(Joint position lists)
___

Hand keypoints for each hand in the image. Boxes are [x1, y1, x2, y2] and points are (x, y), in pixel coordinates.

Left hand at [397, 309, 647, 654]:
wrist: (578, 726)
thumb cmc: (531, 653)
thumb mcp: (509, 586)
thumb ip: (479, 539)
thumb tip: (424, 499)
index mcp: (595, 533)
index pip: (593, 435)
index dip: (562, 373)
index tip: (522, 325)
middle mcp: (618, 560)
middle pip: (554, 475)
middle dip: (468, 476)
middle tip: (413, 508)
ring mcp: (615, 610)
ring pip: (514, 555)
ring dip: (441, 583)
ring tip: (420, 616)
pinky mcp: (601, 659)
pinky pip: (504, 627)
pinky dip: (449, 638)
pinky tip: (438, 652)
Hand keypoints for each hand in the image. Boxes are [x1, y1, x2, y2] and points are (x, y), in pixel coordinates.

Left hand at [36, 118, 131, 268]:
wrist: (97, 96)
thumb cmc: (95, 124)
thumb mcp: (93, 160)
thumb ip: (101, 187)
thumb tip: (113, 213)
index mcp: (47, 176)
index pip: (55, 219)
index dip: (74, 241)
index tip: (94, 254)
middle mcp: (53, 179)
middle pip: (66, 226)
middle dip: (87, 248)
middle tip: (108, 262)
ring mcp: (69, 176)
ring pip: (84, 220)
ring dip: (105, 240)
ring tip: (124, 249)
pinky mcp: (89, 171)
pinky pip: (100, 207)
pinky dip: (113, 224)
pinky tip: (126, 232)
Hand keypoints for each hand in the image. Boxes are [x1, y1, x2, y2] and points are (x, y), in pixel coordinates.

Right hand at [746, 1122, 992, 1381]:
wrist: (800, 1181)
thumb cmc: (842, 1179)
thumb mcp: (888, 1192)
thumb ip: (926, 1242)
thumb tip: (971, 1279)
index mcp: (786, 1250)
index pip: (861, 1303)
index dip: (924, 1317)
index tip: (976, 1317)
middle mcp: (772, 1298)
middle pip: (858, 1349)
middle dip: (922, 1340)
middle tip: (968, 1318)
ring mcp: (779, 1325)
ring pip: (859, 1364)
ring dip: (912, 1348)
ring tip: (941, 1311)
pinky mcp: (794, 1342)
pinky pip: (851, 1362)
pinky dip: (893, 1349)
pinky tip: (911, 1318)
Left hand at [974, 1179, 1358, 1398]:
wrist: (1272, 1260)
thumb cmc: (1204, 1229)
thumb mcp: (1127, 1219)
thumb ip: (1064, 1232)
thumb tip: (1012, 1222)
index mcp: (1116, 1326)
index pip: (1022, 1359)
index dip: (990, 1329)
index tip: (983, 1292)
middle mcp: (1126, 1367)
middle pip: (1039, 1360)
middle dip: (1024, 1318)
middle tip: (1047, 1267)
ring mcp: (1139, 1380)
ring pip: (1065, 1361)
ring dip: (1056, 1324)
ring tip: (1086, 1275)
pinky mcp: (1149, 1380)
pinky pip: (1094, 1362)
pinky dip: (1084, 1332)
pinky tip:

___

→ **PROBLEM TO SOLVE**: Each entry above has to be duplicated exactly as it stands.

→ **RESPONSE**:
Hand keypoints for each hand in the image. Boxes are [x1, y1, x2, y2] and points are (x, y), in pixel coordinates.

Left hand at [397, 309, 647, 654]:
wrist: (578, 726)
thumb cmc: (531, 653)
thumb mcp: (509, 586)
thumb ip: (479, 539)
thumb tip: (424, 499)
index mcp: (595, 533)
index pip: (593, 435)
index dip: (562, 373)
index tip: (522, 325)
middle mcp: (618, 560)
middle pip: (554, 475)
middle dip: (468, 476)
middle tip: (413, 508)
ring mcp: (615, 610)
ring pip: (514, 555)
ring dip: (441, 583)
ring tip: (420, 616)
pinky mcp: (601, 659)
pinky pip: (504, 627)
pinky dip: (449, 638)
pinky tip: (438, 652)
Hand keypoints for each hand in the image. Boxes are [x1, y1, x2, y2] and points are (x, y), in pixel coordinates.

Left hand at [36, 118, 131, 268]:
wrist: (97, 96)
thumb cmc: (95, 124)
thumb mcp: (93, 160)
thumb ip: (101, 187)
thumb tip: (113, 213)
index mcp: (47, 176)
index pip: (55, 219)
index dip: (74, 241)
index tip: (94, 254)
middle mcp: (53, 179)
middle pip: (66, 226)
middle dip: (87, 248)
middle tip: (108, 262)
ring mcp: (69, 176)
ring pip: (84, 220)
ring dip: (105, 240)
ring tip: (124, 249)
pinky mcp: (89, 171)
pinky pip: (100, 207)
pinky dip: (113, 224)
pinky tip: (126, 232)
Hand keypoints for each hand in the image. Boxes are [x1, y1, x2, y2] and points are (x, y), in pixel coordinates.

Right hand at [746, 1122, 992, 1381]:
wrist: (800, 1181)
thumb cmc: (842, 1179)
thumb mcp: (888, 1192)
thumb ip: (926, 1242)
thumb tip: (971, 1279)
index mcp: (786, 1250)
index pip: (861, 1303)
index dip: (924, 1317)
index tip: (976, 1317)
middle mcp: (772, 1298)
middle pip: (858, 1349)
middle dip: (922, 1340)
middle tip: (968, 1318)
ring mcp: (779, 1325)
ring pip: (859, 1364)
ring dip: (912, 1348)
ring tip: (941, 1311)
pinky mcp: (794, 1342)
pinky pip: (851, 1362)
pinky dip: (893, 1349)
pinky tip: (911, 1318)
Left hand at [974, 1179, 1358, 1398]:
wrist: (1272, 1260)
thumb cmc: (1204, 1229)
thumb mcp: (1127, 1219)
thumb ip: (1064, 1232)
thumb tip: (1012, 1222)
index mcp: (1116, 1326)
index pip: (1022, 1359)
index dip: (990, 1329)
index tip: (983, 1292)
middle mcp: (1126, 1367)
middle pip: (1039, 1360)
middle dip: (1024, 1318)
middle tip: (1047, 1267)
ring mcp: (1139, 1380)
ring pip: (1065, 1361)
ring dip: (1056, 1324)
ring tip: (1086, 1275)
pinky mcp: (1149, 1380)
pinky pip: (1094, 1362)
pinky dip: (1084, 1332)
pinky tip:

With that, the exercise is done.